**WHAT IS NEEDED**
Copy out the stretch of the items from the line containing "scientific name: Carphodactylus laevis" through the last line, leaving the pictures out of your answer.

*** DATASET RECORDS

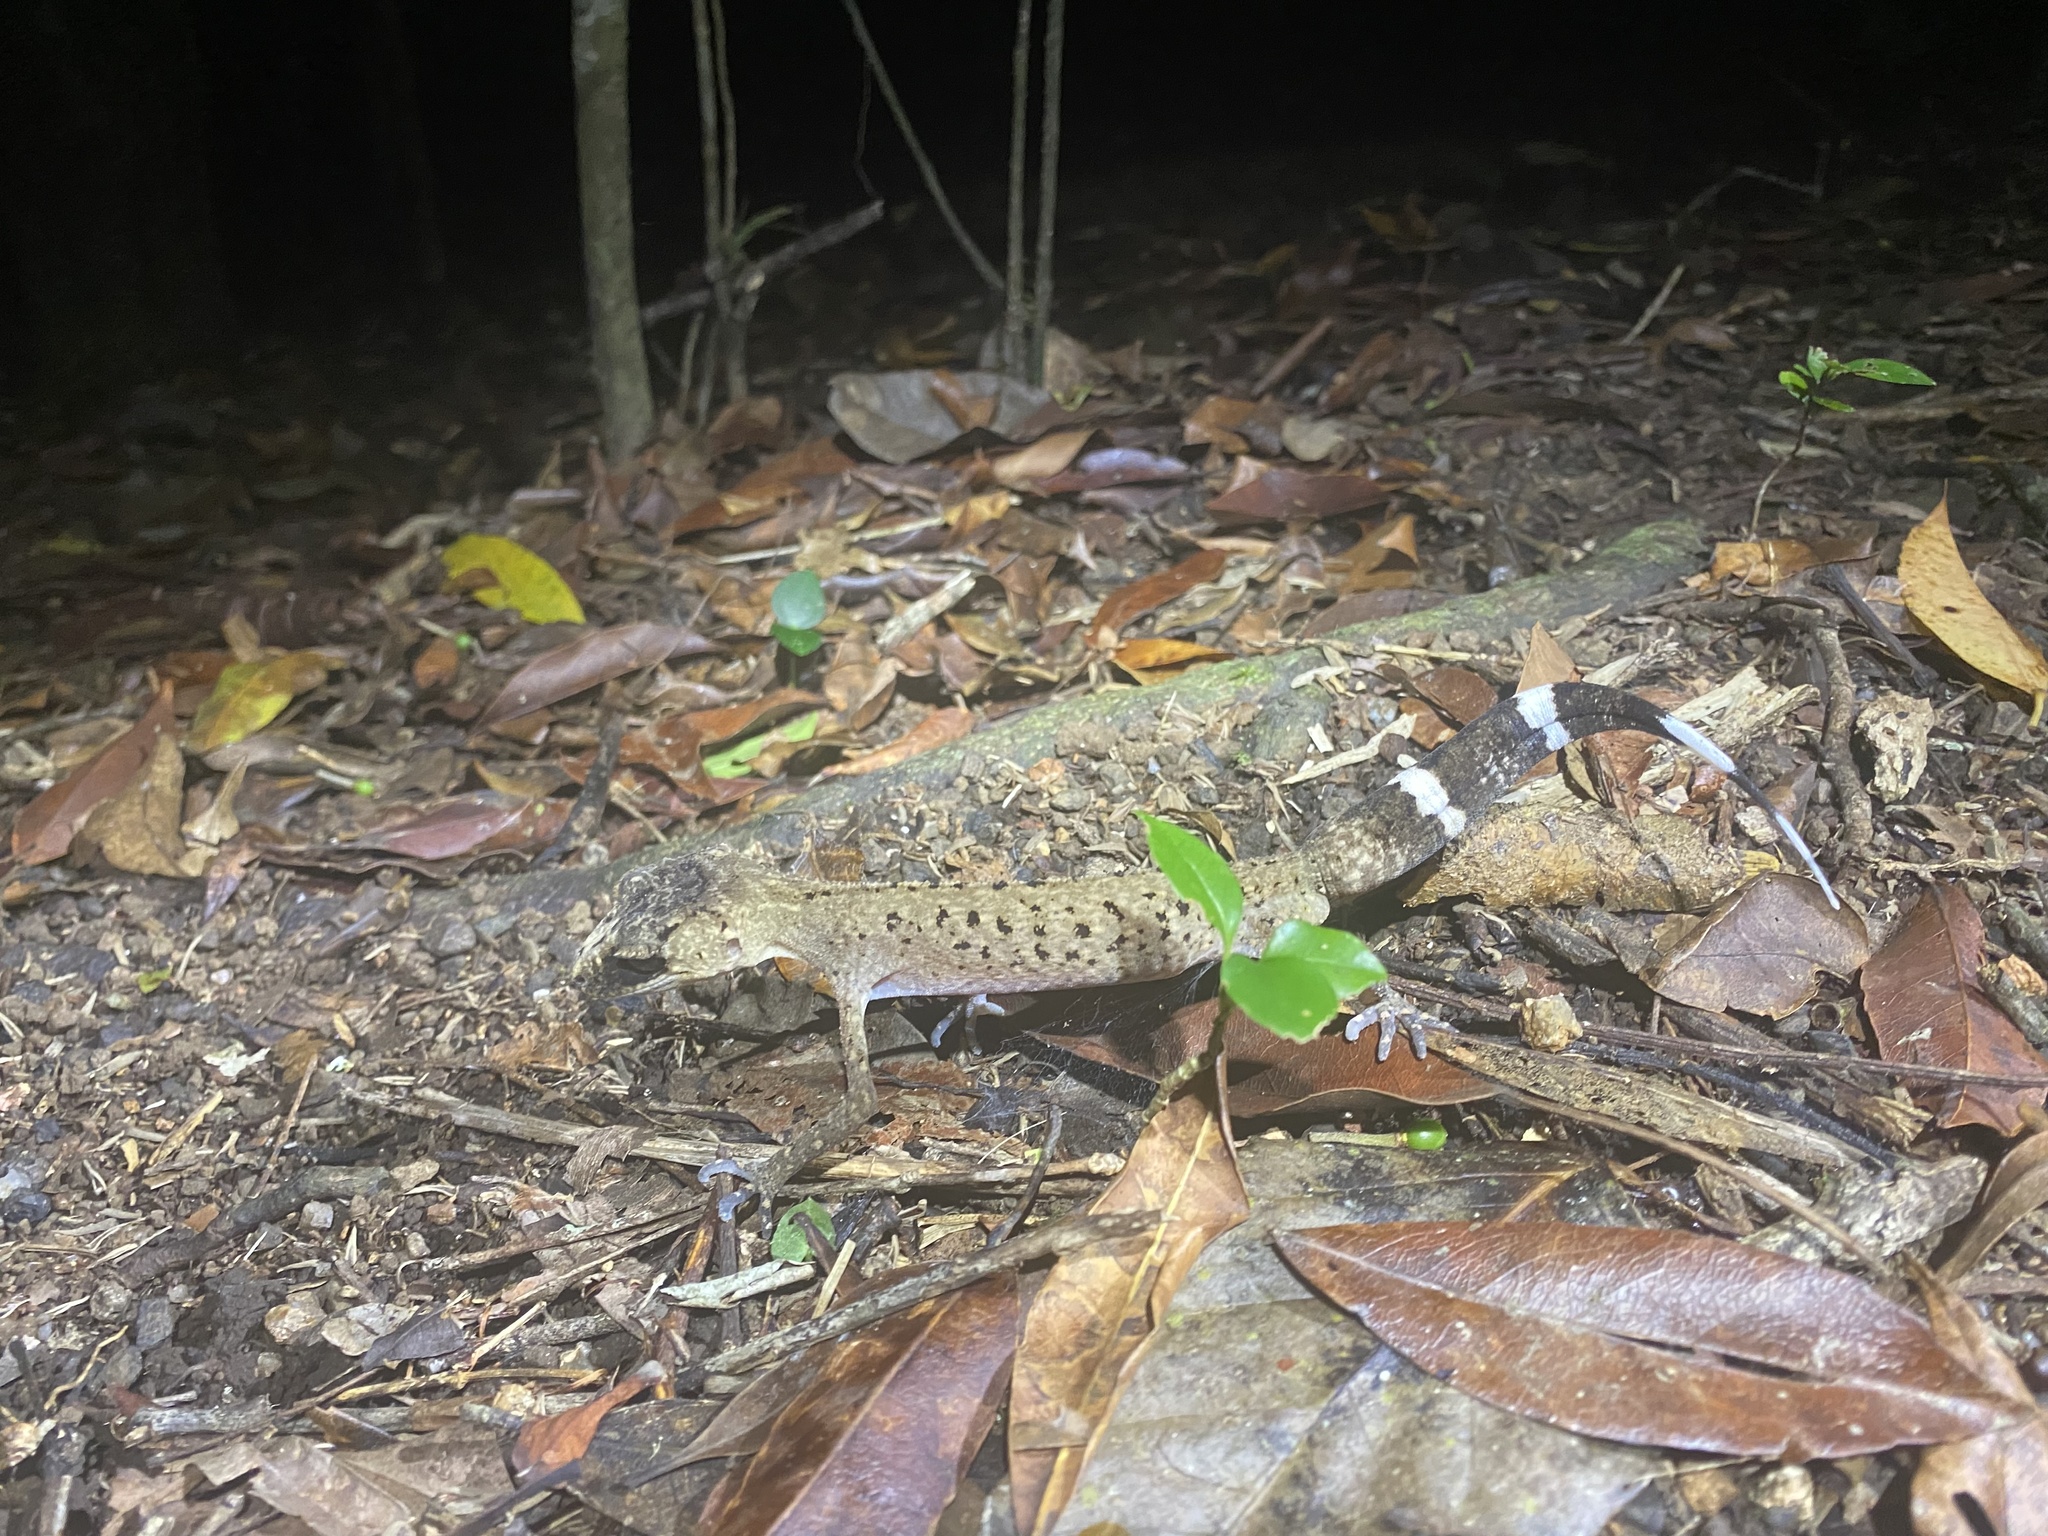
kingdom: Animalia
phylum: Chordata
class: Squamata
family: Carphodactylidae
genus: Carphodactylus
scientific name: Carphodactylus laevis
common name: Chameleon gecko
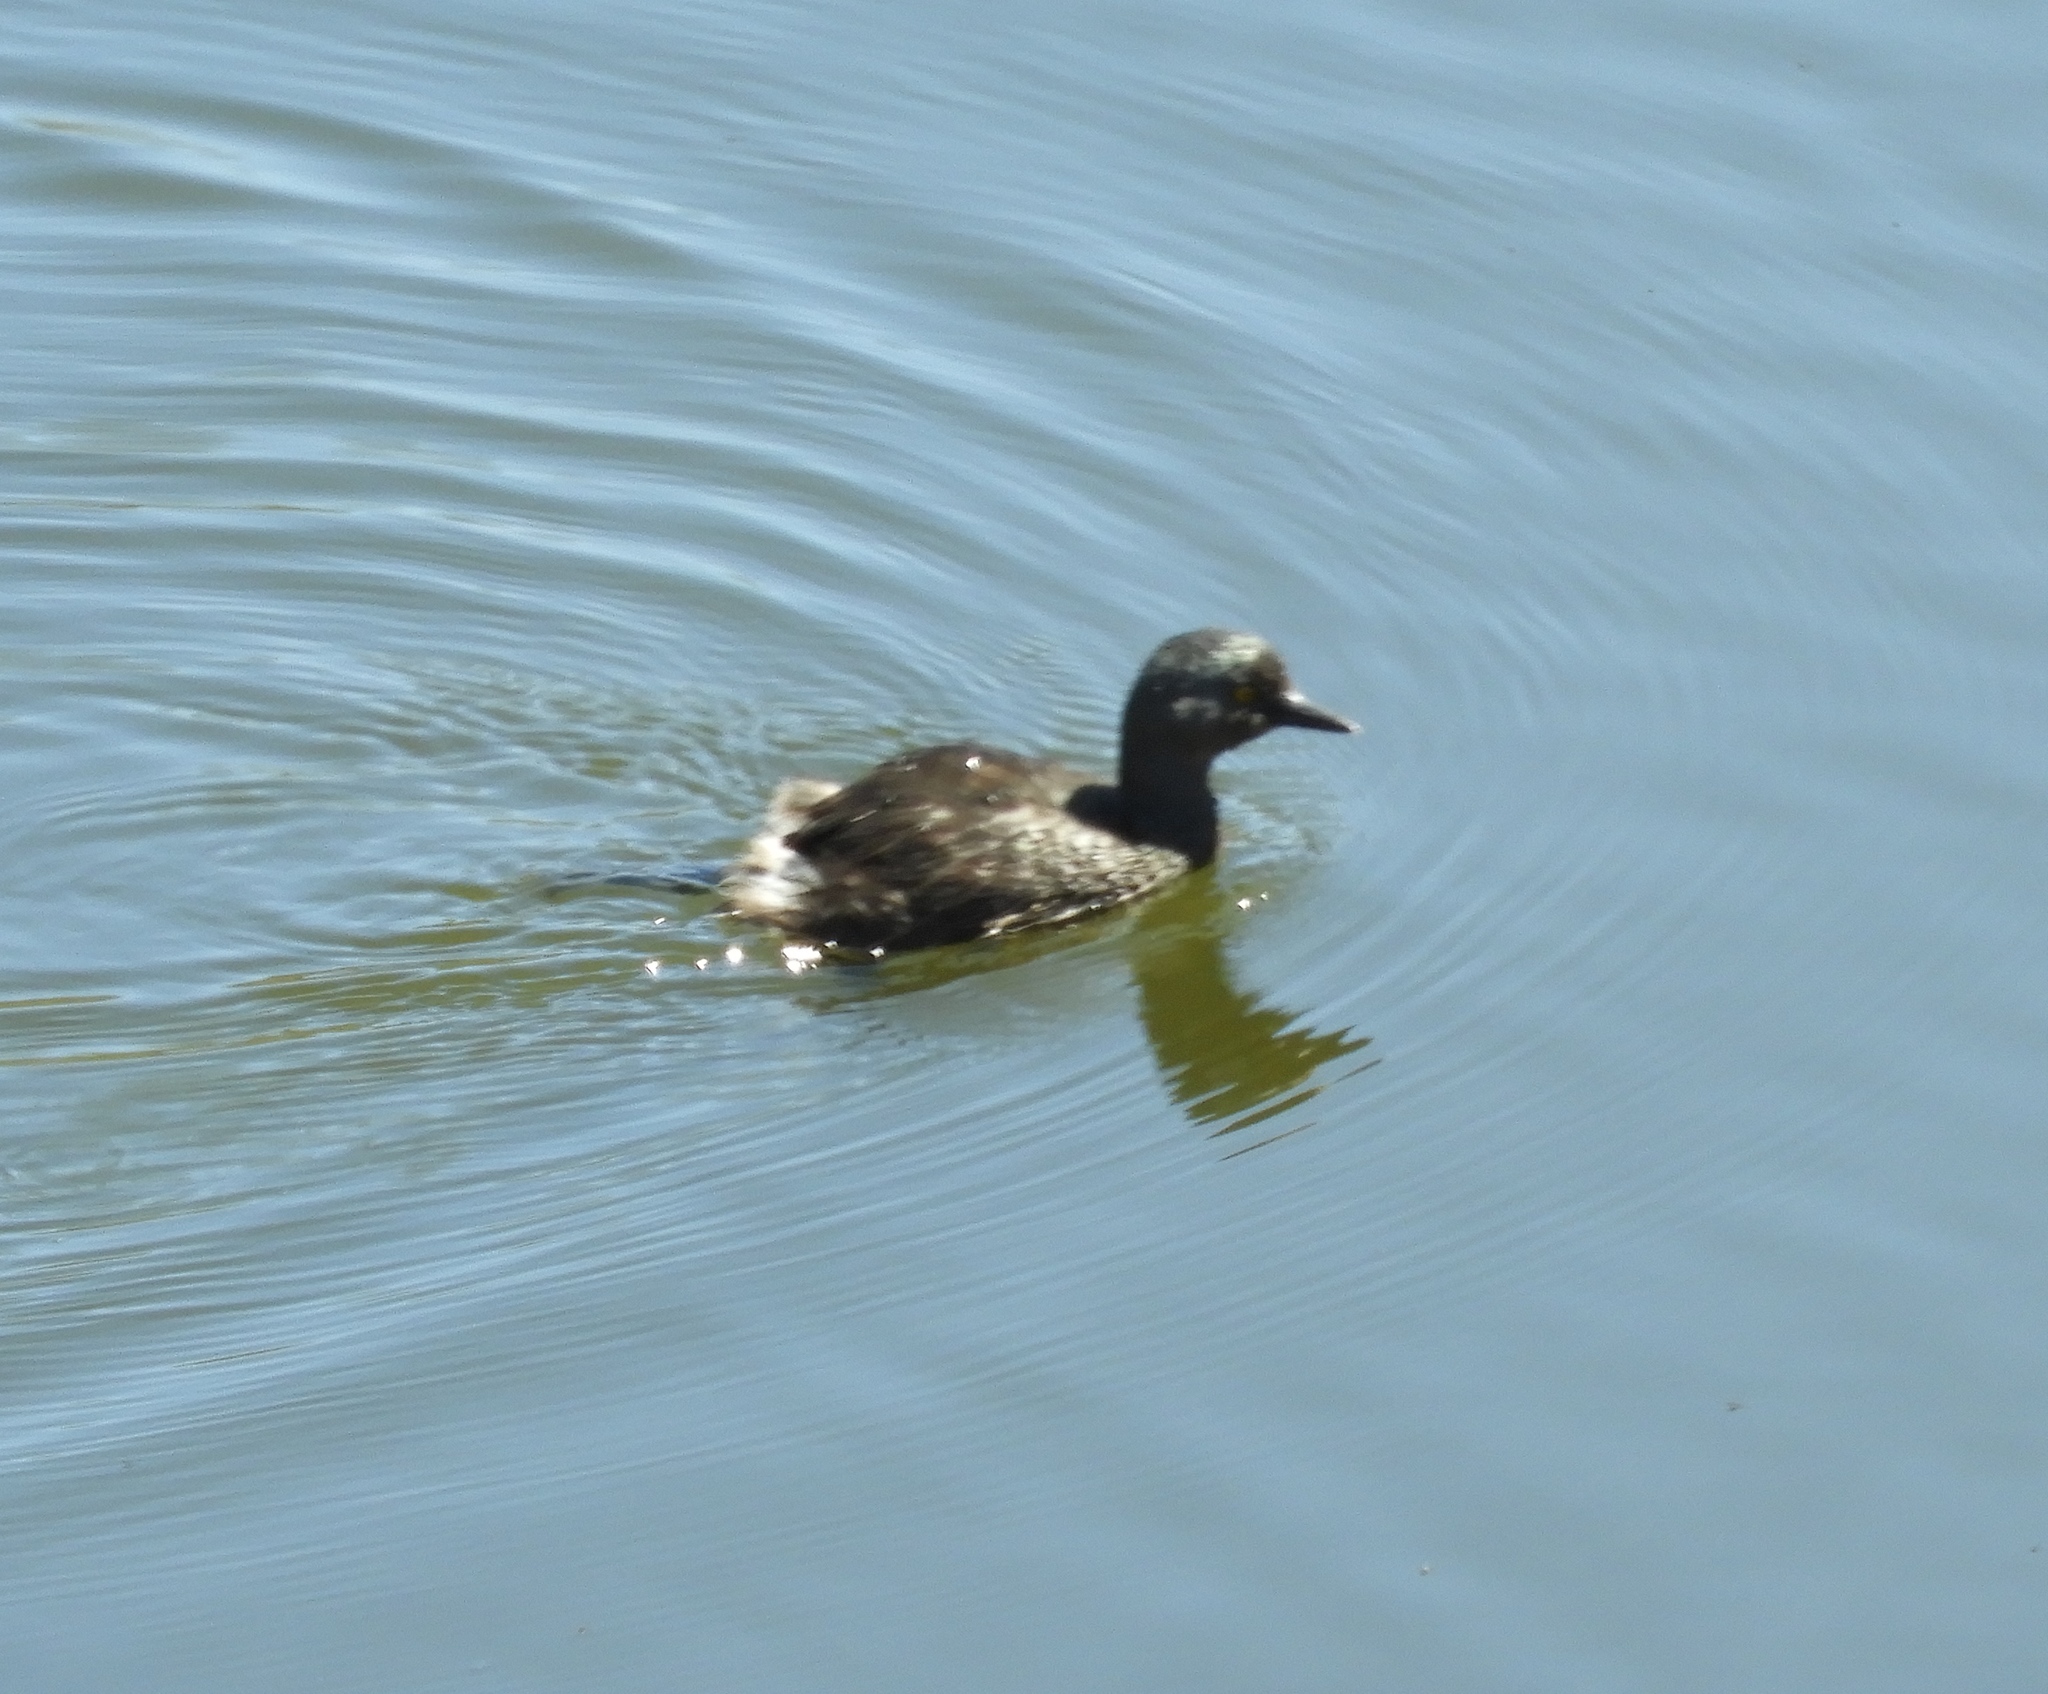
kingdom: Animalia
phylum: Chordata
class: Aves
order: Podicipediformes
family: Podicipedidae
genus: Tachybaptus
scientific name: Tachybaptus dominicus
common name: Least grebe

******

**THE REPLY**
scientific name: Carphodactylus laevis
common name: Chameleon gecko
kingdom: Animalia
phylum: Chordata
class: Aves
order: Podicipediformes
family: Podicipedidae
genus: Tachybaptus
scientific name: Tachybaptus dominicus
common name: Least grebe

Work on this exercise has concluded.